In 1925, Schober sold his interests to the San Miguel Brewery. The dairy plant at 526 Calle Aviles in the San Miguel district of Manila stood on the same street as the original San Miguel brewery (6 Calle Aviles). A year later, the dairy was relocated to Calle Echague (now C. Palanca Sr., Street) in Quiapo, Manila. In 1970, production was transferred to a new modern facility in Aurora Boulevard, Quezon City, known as the Magnolia Dairy Products Plant. The facility also housed the main branch of its Magnolia ice cream parlor. Below, Magnolia retail store and office set up in the damaged Metropolitan Theater, c.1946.
My tito, Enrique Gutierres, pictured on the left with his wife Lulu, worked at the San Miguel plant during the occupation. He was always joking around and was quite the avid storyteller. Of course, us kids loved hearing his stories. I recall him saying that the Japanese maintained operations of the beer plant by employing the Filipinos who had worked there before they took over. At night, the Filipinos used to piss in the beer and laugh outrageously to think this would be offered to the troops. I can’t confirm this as fact, but it was a good story.
After freezing the commerce of the Islands, the Japanese made a quick survey of merchandise, machinery, and all other items held in warehouses as well as in business houses. San Miguel Brewery’s stocks of beer were taken over, together with the entire plant, and placed in charge of the former BBB (the prewar Japanese-owned Balintawak Beer Brewery), which had been closed by the United States forces in December 1941. The smokestack at the BBB power plant had been destroyed, presumably as it was being used as a directional marker to the Japanese bombers during the bombing of Manila. Officials of the San Miguel Brewery were allowed to continue in attendance, but with no participation in the management of the plant. All operating personnel were retained on considerably reduced salaries. The beer in stock, and that which was manufactured after the occupation, was sent to the troops in the field daily. “Conditions in the Philippine Islands since the Japanese Occupation”, Chick Parsons, 1942.
Other members of our battalion liberated the still working San Miguel Brewery. General MacArthur came by and was stopped while an enemy machine gun was taken out.
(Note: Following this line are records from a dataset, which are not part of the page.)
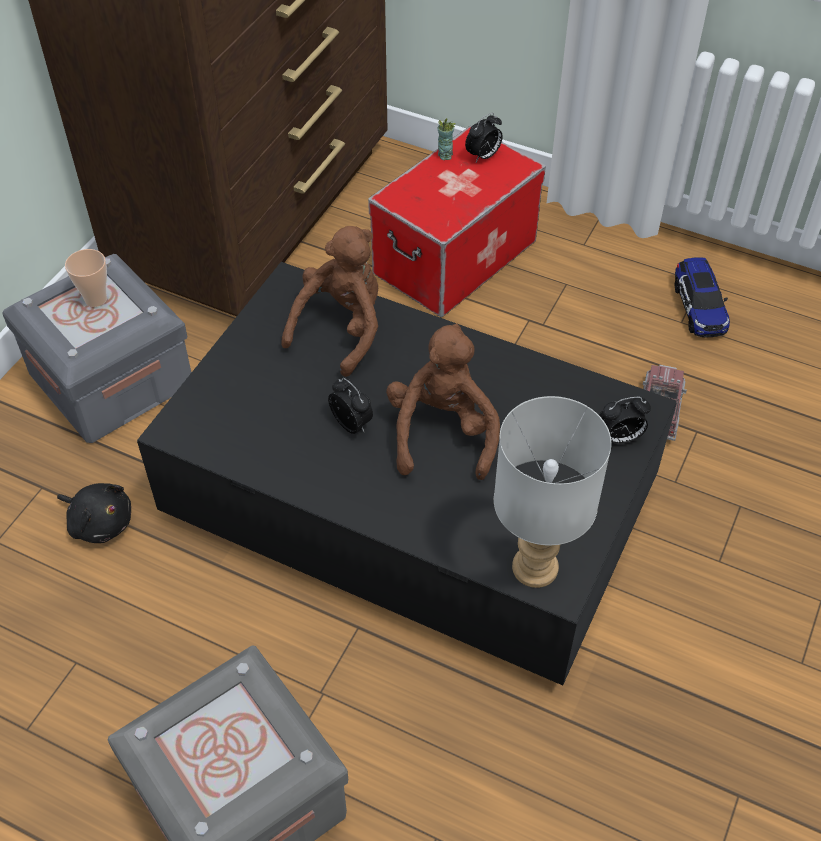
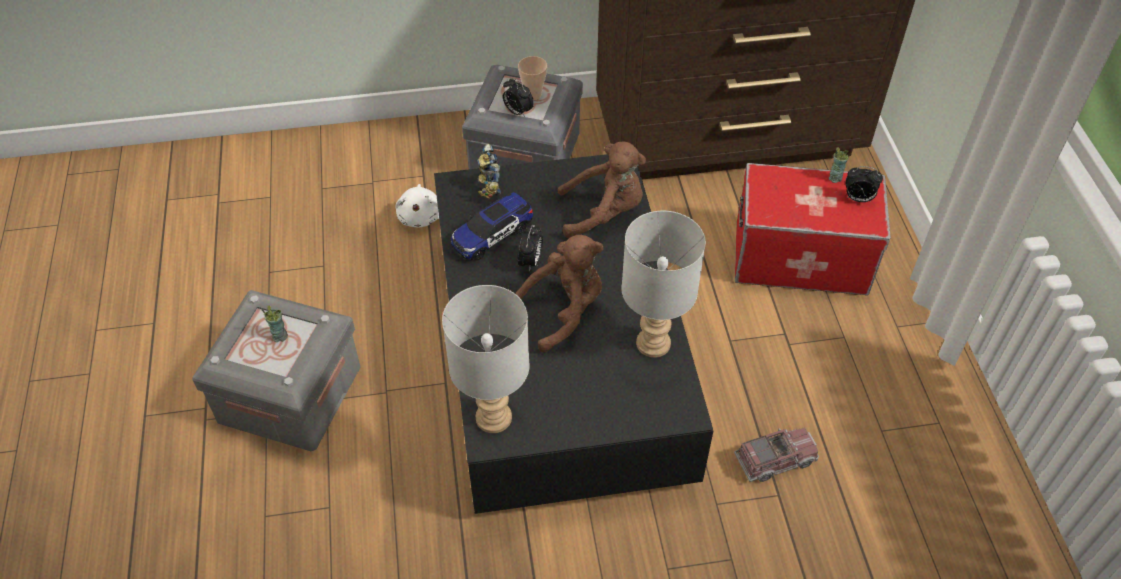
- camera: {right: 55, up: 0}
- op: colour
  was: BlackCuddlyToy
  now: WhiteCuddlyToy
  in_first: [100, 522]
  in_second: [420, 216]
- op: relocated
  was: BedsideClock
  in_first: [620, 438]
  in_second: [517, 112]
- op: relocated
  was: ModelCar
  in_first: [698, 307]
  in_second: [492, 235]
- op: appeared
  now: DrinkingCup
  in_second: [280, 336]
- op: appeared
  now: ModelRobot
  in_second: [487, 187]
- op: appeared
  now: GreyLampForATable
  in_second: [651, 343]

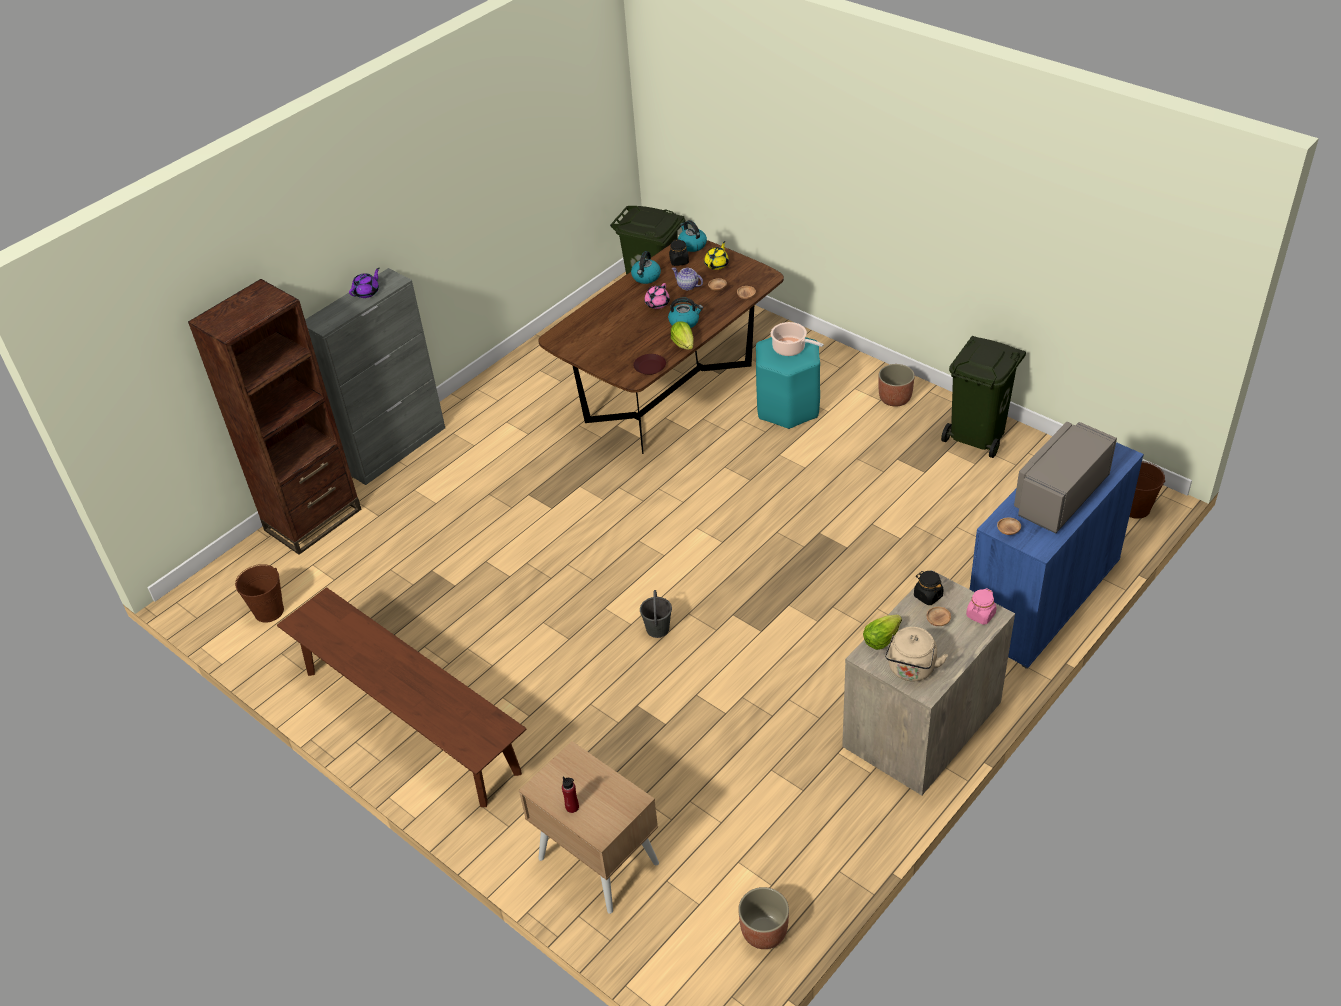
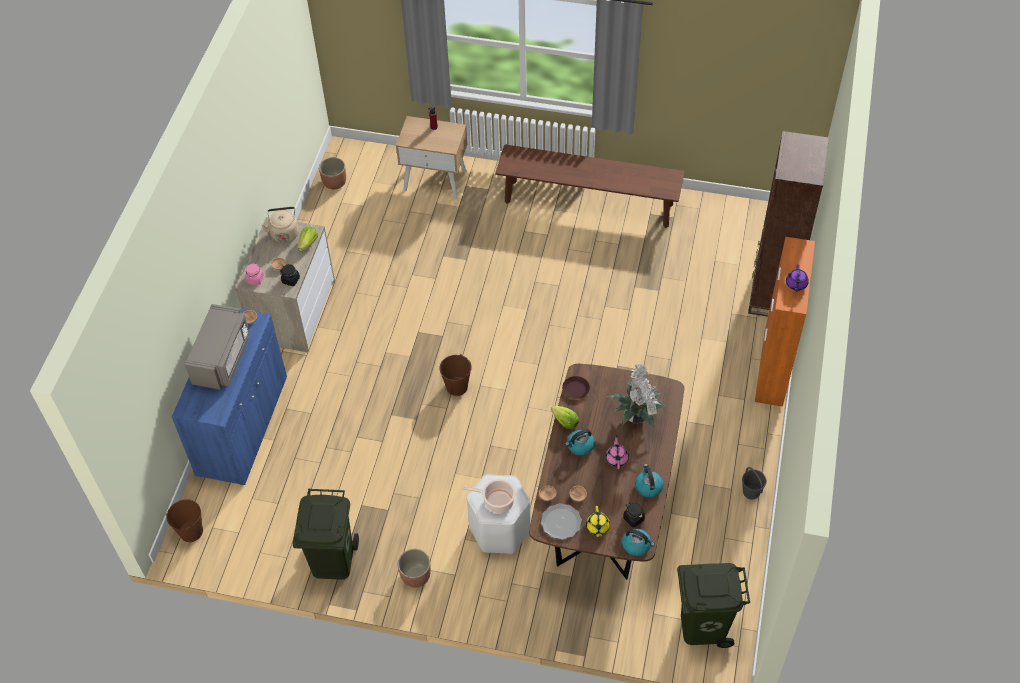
- camera: {right: 150, up: 10}
- op: relocated
  was: BrownColouredPail
  in_first: [269, 611]
  in_second: [456, 386]
- op: colour
  was: GreyCabinet
  now: OrangeyCabinet
  in_first: [396, 449]
  in_second: [773, 369]
- op: relocated
  was: GreyPail
  in_first: [657, 629]
  in_second: [751, 492]
- op: missing
  was: Teapot
  in_first: [687, 286]
- op: colour
  was: TurquoiseColouredStoolSeat
  now: WhiteStoolSeat
  in_first: [788, 408]
  in_second: [499, 529]
- op: appeared
  now: FlatDish
  in_second: [560, 522]
- op: appeared
  now: PottedPlant
  in_second: [636, 415]

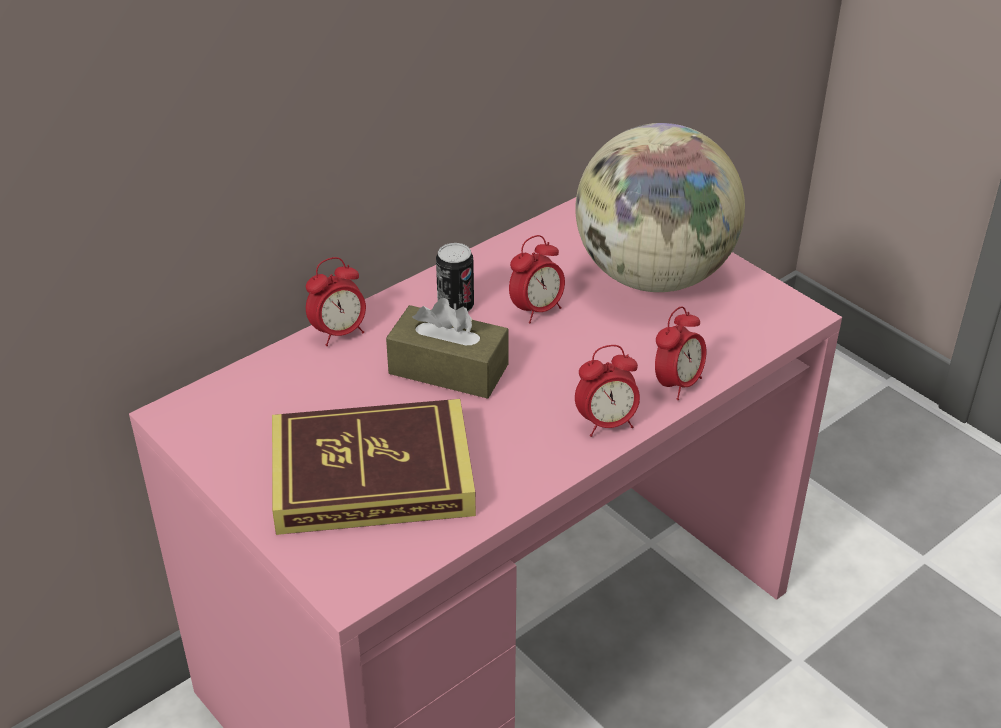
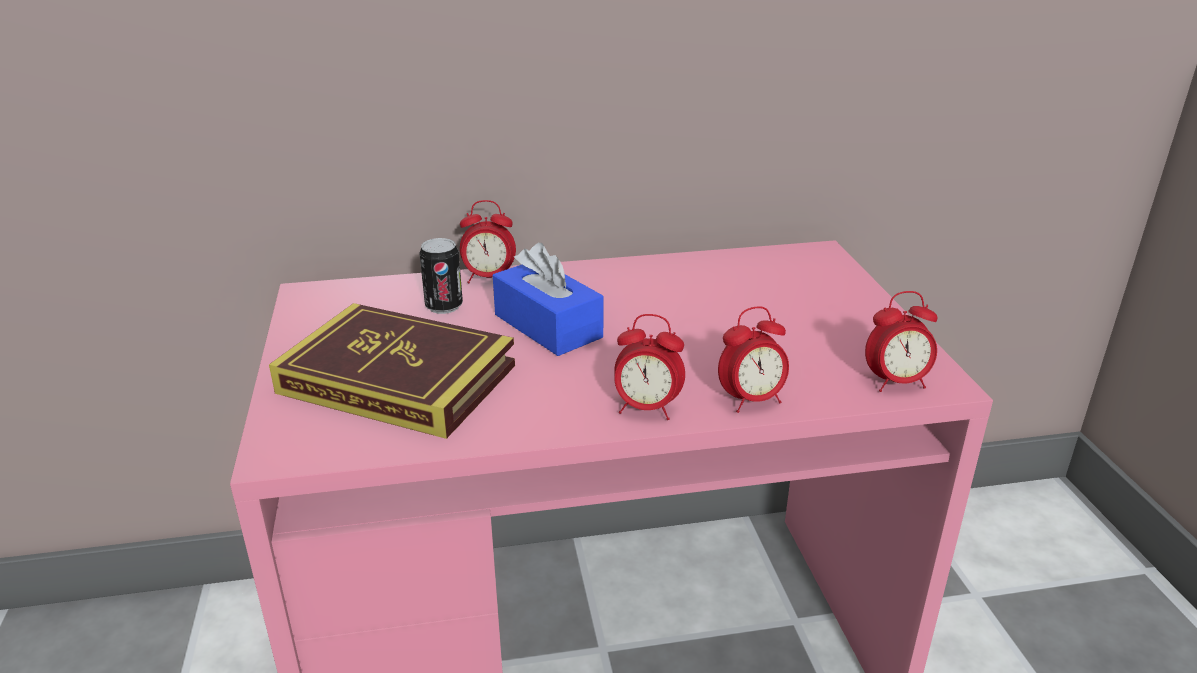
- camera: {right: 30, up: -10}
- op: colour
  was: BrownColouredTissueBox
  now: BluishTissueBox
  in_first: [448, 369]
  in_second: [548, 326]
- op: relocated
  was: Can
  in_first: [455, 306]
  in_second: [444, 306]
- op: relocated
  was: BedsideClock
  in_first: [537, 310]
  in_second: [896, 383]
- op: missing
  was: WorldGlobe
  in_first: [652, 276]

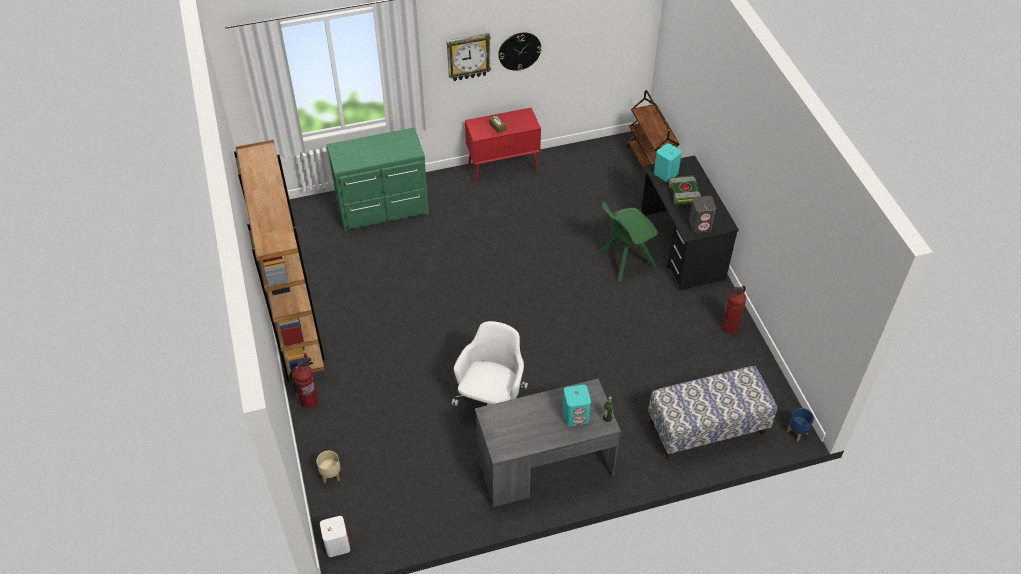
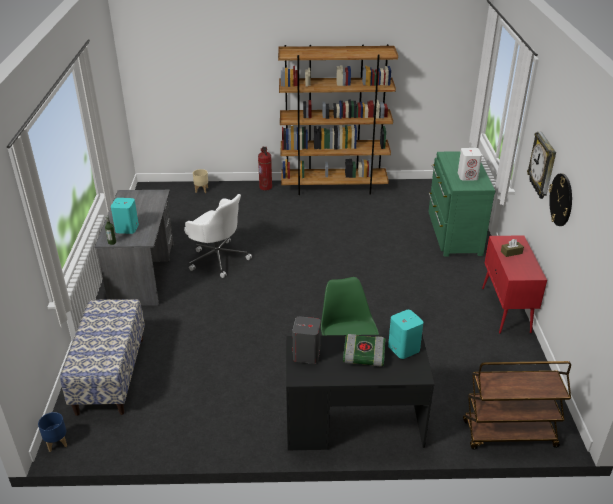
- camera: {right: 105, up: -15}
- op: relocated
  was: WhiteLoudspeaker
  in_first: [337, 544]
  in_second: [467, 176]
- op: missing
  was: Extinguisher
  in_first: [729, 327]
A soldier said, “Come in, General, and have a beer.” He did and remarked that it was very good. A mess sergeant came in looking for water and was told “Why do you want water when we have all this good beer?” – “Life and Times of the 672nd AMTRAC Battalion, Art Coleman
Above, a GI taps a refreshing drink. Apparently the “Off Limits” sign didn’t deter his quest to quench his thirst.
Sunday, February 4 , found us hiking toward the Manila city limits. Our eagerness to enter the city was sidetracked by shouts of “Beer! Beer! Beer!”. The entire column broke, running toward a huge building with a sign on top: Balintawak Brewery. As we neared we saw a scene unique in the annals of the bejungled Pacific War. Soldiers were sloshing helmets full of beer over their heads and any other heads nearby. – “GI Jive: An Army Bandsman in WWII”, Frank Mathias
Although World War II interrupted San Miguel’s brewing business, the company got back on the growth track in the postwar era, acquiring production facilities in Hong Kong in 1948 and eventually licensing San Miguel beer in Spain through the Mahou-San Miguel group. When we traveled through Europe a few years ago, it was fun for an old expat like me to see our Philippine product, San Miguel beer, being sold everywhere.